**Task objective**.
Write out the records below once more, exactly and completely.

**Source records**.
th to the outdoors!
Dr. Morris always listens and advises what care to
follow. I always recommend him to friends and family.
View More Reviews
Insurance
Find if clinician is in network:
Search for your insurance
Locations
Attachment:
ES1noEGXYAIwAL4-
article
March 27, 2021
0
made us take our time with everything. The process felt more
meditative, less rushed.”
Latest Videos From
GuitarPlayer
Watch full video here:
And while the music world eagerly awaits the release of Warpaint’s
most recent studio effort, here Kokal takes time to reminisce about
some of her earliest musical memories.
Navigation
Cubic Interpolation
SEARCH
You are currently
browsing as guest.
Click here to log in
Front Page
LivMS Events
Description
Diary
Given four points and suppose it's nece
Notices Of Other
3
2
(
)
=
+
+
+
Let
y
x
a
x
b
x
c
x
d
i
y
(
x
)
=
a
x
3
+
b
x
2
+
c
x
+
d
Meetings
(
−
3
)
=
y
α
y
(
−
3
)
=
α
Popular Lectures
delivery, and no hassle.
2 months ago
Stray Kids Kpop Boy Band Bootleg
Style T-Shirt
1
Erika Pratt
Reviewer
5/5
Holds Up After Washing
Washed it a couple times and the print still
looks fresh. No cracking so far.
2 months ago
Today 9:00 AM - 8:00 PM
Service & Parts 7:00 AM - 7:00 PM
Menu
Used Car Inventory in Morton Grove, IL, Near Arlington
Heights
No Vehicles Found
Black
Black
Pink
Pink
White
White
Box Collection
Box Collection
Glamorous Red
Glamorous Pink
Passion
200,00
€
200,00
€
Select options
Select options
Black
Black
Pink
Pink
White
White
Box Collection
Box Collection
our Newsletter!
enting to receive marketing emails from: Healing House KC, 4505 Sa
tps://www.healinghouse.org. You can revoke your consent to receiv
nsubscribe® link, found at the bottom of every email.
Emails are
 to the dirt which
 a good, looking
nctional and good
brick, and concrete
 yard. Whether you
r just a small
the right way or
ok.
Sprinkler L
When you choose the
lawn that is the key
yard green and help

**Your response**.
th to the outdoors!
Dr. Morris always listens and advises what care to
follow. I always recommend him to friends and family.
View More Reviews
Insurance
Find if clinician is in network:
Search for your insurance
Locations
Attachment:
ES1noEGXYAIwAL4-
article
March 27, 2021
0
made us take our time with everything. The process felt more
meditative, less rushed.”
Latest Videos From
GuitarPlayer
Watch full video here:
And while the music world eagerly awaits the release of Warpaint’s
most recent studio effort, here Kokal takes time to reminisce about
some of her earliest musical memories.
Navigation
Cubic Interpolation
SEARCH
You are currently
browsing as guest.
Click here to log in
Front Page
LivMS Events
Description
Diary
Given four points and suppose it's nece
Notices Of Other
3
2
(
)
=
+
+
+
Let
y
x
a
x
b
x
c
x
d
i
y
(
x
)
=
a
x
3
+
b
x
2
+
c
x
+
d
Meetings
(
−
3
)
=
y
α
y
(
−
3
)
=
α
Popular Lectures
delivery, and no hassle.
2 months ago
Stray Kids Kpop Boy Band Bootleg
Style T-Shirt
1
Erika Pratt
Reviewer
5/5
Holds Up After Washing
Washed it a couple times and the print still
looks fresh. No cracking so far.
2 months ago
Today 9:00 AM - 8:00 PM
Service & Parts 7:00 AM - 7:00 PM
Menu
Used Car Inventory in Morton Grove, IL, Near Arlington
Heights
No Vehicles Found
Black
Black
Pink
Pink
White
White
Box Collection
Box Collection
Glamorous Red
Glamorous Pink
Passion
200,00
€
200,00
€
Select options
Select options
Black
Black
Pink
Pink
White
White
Box Collection
Box Collection
our Newsletter!
enting to receive marketing emails from: Healing House KC, 4505 Sa
tps://www.healinghouse.org. You can revoke your consent to receiv
nsubscribe® link, found at the bottom of every email.
Emails are
 to the dirt which
 a good, looking
nctional and good
brick, and concrete
 yard. Whether you
r just a small
the right way or
ok.
Sprinkler L
When you choose the
lawn that is the key
yard green and help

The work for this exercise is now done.